§ **DATASET CONTENT**
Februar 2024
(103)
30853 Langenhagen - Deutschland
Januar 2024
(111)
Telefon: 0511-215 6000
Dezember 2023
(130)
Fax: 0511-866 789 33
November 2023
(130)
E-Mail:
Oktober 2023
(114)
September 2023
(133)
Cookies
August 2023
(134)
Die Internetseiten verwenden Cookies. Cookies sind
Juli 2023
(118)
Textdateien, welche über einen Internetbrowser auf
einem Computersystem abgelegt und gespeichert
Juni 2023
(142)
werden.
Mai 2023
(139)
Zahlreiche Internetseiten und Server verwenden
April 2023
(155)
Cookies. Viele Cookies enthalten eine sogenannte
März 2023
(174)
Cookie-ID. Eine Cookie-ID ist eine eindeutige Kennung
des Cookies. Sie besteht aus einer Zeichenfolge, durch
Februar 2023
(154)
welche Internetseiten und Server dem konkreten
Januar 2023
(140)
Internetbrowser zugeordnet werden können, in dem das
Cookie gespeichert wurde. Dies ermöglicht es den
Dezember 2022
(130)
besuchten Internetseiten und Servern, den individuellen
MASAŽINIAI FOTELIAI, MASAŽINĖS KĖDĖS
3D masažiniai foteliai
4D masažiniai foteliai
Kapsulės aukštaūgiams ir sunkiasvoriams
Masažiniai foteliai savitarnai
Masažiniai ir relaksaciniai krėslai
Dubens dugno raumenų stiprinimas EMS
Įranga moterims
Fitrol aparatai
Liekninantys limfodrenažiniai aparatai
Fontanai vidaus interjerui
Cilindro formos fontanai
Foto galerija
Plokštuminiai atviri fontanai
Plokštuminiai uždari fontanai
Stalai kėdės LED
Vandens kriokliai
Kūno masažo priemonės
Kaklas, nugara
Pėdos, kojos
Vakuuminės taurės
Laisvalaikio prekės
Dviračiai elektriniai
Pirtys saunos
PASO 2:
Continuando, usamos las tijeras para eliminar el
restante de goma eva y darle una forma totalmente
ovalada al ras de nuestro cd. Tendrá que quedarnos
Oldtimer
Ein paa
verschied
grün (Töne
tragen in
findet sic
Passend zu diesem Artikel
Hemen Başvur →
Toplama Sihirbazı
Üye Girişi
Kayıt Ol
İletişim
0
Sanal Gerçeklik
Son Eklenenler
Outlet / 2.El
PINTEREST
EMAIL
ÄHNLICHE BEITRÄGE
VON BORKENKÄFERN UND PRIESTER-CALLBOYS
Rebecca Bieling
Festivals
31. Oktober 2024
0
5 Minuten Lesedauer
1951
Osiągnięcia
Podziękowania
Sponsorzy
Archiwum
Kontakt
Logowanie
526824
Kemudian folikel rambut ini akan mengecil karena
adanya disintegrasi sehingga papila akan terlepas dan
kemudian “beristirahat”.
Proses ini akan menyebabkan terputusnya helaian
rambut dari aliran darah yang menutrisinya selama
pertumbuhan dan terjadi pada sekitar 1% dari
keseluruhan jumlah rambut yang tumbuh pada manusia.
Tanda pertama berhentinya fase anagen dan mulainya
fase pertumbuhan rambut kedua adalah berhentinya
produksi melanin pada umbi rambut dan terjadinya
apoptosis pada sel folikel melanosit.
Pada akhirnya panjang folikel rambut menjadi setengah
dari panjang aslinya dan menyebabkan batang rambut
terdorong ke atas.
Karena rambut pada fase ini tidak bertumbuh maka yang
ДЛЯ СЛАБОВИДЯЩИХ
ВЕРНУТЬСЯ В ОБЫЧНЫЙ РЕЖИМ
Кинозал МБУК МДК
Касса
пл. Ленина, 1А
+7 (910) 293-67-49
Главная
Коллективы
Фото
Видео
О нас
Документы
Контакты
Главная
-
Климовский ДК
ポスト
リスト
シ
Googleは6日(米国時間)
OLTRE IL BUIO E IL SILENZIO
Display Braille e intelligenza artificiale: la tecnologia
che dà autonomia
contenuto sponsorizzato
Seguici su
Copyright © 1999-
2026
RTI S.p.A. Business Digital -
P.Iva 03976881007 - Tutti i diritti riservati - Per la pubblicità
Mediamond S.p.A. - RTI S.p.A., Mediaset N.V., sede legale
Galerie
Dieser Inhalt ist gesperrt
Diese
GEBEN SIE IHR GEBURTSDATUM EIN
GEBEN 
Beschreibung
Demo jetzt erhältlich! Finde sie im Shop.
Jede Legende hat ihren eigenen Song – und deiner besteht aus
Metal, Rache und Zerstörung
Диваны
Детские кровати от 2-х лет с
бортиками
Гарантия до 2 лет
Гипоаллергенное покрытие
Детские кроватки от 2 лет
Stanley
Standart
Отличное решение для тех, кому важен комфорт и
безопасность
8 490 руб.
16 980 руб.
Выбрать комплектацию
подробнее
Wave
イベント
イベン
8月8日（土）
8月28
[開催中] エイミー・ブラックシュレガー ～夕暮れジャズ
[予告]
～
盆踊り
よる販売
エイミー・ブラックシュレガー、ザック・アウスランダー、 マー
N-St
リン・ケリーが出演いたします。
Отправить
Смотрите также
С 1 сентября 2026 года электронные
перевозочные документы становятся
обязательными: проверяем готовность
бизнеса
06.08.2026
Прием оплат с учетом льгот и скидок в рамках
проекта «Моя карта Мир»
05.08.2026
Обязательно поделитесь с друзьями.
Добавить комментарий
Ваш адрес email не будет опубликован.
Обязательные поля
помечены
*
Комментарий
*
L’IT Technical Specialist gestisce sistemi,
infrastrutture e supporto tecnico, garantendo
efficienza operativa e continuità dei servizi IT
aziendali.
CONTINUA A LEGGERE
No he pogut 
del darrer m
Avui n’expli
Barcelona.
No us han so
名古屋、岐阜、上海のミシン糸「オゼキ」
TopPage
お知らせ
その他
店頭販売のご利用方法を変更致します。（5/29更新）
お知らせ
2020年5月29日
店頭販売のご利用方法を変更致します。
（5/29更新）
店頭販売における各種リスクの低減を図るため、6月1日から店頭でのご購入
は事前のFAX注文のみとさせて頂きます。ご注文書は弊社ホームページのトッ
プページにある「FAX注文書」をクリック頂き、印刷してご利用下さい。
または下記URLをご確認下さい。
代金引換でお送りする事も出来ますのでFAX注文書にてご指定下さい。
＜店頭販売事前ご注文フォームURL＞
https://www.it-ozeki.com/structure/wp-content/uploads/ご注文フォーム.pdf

§ **INSTRUCTION**
Using the data above, reproduce every line exactly.

§ **TASK ANSWER**
Februar 2024
(103)
30853 Langenhagen - Deutschland
Januar 2024
(111)
Telefon: 0511-215 6000
Dezember 2023
(130)
Fax: 0511-866 789 33
November 2023
(130)
E-Mail:
Oktober 2023
(114)
September 2023
(133)
Cookies
August 2023
(134)
Die Internetseiten verwenden Cookies. Cookies sind
Juli 2023
(118)
Textdateien, welche über einen Internetbrowser auf
einem Computersystem abgelegt und gespeichert
Juni 2023
(142)
werden.
Mai 2023
(139)
Zahlreiche Internetseiten und Server verwenden
April 2023
(155)
Cookies. Viele Cookies enthalten eine sogenannte
März 2023
(174)
Cookie-ID. Eine Cookie-ID ist eine eindeutige Kennung
des Cookies. Sie besteht aus einer Zeichenfolge, durch
Februar 2023
(154)
welche Internetseiten und Server dem konkreten
Januar 2023
(140)
Internetbrowser zugeordnet werden können, in dem das
Cookie gespeichert wurde. Dies ermöglicht es den
Dezember 2022
(130)
besuchten Internetseiten und Servern, den individuellen
MASAŽINIAI FOTELIAI, MASAŽINĖS KĖDĖS
3D masažiniai foteliai
4D masažiniai foteliai
Kapsulės aukštaūgiams ir sunkiasvoriams
Masažiniai foteliai savitarnai
Masažiniai ir relaksaciniai krėslai
Dubens dugno raumenų stiprinimas EMS
Įranga moterims
Fitrol aparatai
Liekninantys limfodrenažiniai aparatai
Fontanai vidaus interjerui
Cilindro formos fontanai
Foto galerija
Plokštuminiai atviri fontanai
Plokštuminiai uždari fontanai
Stalai kėdės LED
Vandens kriokliai
Kūno masažo priemonės
Kaklas, nugara
Pėdos, kojos
Vakuuminės taurės
Laisvalaikio prekės
Dviračiai elektriniai
Pirtys saunos
PASO 2:
Continuando, usamos las tijeras para eliminar el
restante de goma eva y darle una forma totalmente
ovalada al ras de nuestro cd. Tendrá que quedarnos
Oldtimer
Ein paa
verschied
grün (Töne
tragen in
findet sic
Passend zu diesem Artikel
Hemen Başvur →
Toplama Sihirbazı
Üye Girişi
Kayıt Ol
İletişim
0
Sanal Gerçeklik
Son Eklenenler
Outlet / 2.El
PINTEREST
EMAIL
ÄHNLICHE BEITRÄGE
VON BORKENKÄFERN UND PRIESTER-CALLBOYS
Rebecca Bieling
Festivals
31. Oktober 2024
0
5 Minuten Lesedauer
1951
Osiągnięcia
Podziękowania
Sponsorzy
Archiwum
Kontakt
Logowanie
526824
Kemudian folikel rambut ini akan mengecil karena
adanya disintegrasi sehingga papila akan terlepas dan
kemudian “beristirahat”.
Proses ini akan menyebabkan terputusnya helaian
rambut dari aliran darah yang menutrisinya selama
pertumbuhan dan terjadi pada sekitar 1% dari
keseluruhan jumlah rambut yang tumbuh pada manusia.
Tanda pertama berhentinya fase anagen dan mulainya
fase pertumbuhan rambut kedua adalah berhentinya
produksi melanin pada umbi rambut dan terjadinya
apoptosis pada sel folikel melanosit.
Pada akhirnya panjang folikel rambut menjadi setengah
dari panjang aslinya dan menyebabkan batang rambut
terdorong ke atas.
Karena rambut pada fase ini tidak bertumbuh maka yang
ДЛЯ СЛАБОВИДЯЩИХ
ВЕРНУТЬСЯ В ОБЫЧНЫЙ РЕЖИМ
Кинозал МБУК МДК
Касса
пл. Ленина, 1А
+7 (910) 293-67-49
Главная
Коллективы
Фото
Видео
О нас
Документы
Контакты
Главная
-
Климовский ДК
ポスト
リスト
シ
Googleは6日(米国時間)
OLTRE IL BUIO E IL SILENZIO
Display Braille e intelligenza artificiale: la tecnologia
che dà autonomia
contenuto sponsorizzato
Seguici su
Copyright © 1999-
2026
RTI S.p.A. Business Digital -
P.Iva 03976881007 - Tutti i diritti riservati - Per la pubblicità
Mediamond S.p.A. - RTI S.p.A., Mediaset N.V., sede legale
Galerie
Dieser Inhalt ist gesperrt
Diese
GEBEN SIE IHR GEBURTSDATUM EIN
GEBEN 
Beschreibung
Demo jetzt erhältlich! Finde sie im Shop.
Jede Legende hat ihren eigenen Song – und deiner besteht aus
Metal, Rache und Zerstörung
Диваны
Детские кровати от 2-х лет с
бортиками
Гарантия до 2 лет
Гипоаллергенное покрытие
Детские кроватки от 2 лет
Stanley
Standart
Отличное решение для тех, кому важен комфорт и
безопасность
8 490 руб.
16 980 руб.
Выбрать комплектацию
подробнее
Wave
イベント
イベン
8月8日（土）
8月28
[開催中] エイミー・ブラックシュレガー ～夕暮れジャズ
[予告]
～
盆踊り
よる販売
エイミー・ブラックシュレガー、ザック・アウスランダー、 マー
N-St
リン・ケリーが出演いたします。
Отправить
Смотрите также
С 1 сентября 2026 года электронные
перевозочные документы становятся
обязательными: проверяем готовность
бизнеса
06.08.2026
Прием оплат с учетом льгот и скидок в рамках
проекта «Моя карта Мир»
05.08.2026
Обязательно поделитесь с друзьями.
Добавить комментарий
Ваш адрес email не будет опубликован.
Обязательные поля
помечены
*
Комментарий
*
L’IT Technical Specialist gestisce sistemi,
infrastrutture e supporto tecnico, garantendo
efficienza operativa e continuità dei servizi IT
aziendali.
CONTINUA A LEGGERE
No he pogut 
del darrer m
Avui n’expli
Barcelona.
No us han so
名古屋、岐阜、上海のミシン糸「オゼキ」
TopPage
お知らせ
その他
店頭販売のご利用方法を変更致します。（5/29更新）
お知らせ
2020年5月29日
店頭販売のご利用方法を変更致します。
（5/29更新）
店頭販売における各種リスクの低減を図るため、6月1日から店頭でのご購入
は事前のFAX注文のみとさせて頂きます。ご注文書は弊社ホームページのトッ
プページにある「FAX注文書」をクリック頂き、印刷してご利用下さい。
または下記URLをご確認下さい。
代金引換でお送りする事も出来ますのでFAX注文書にてご指定下さい。
＜店頭販売事前ご注文フォームURL＞
https://www.it-ozeki.com/structure/wp-content/uploads/ご注文フォーム.pdf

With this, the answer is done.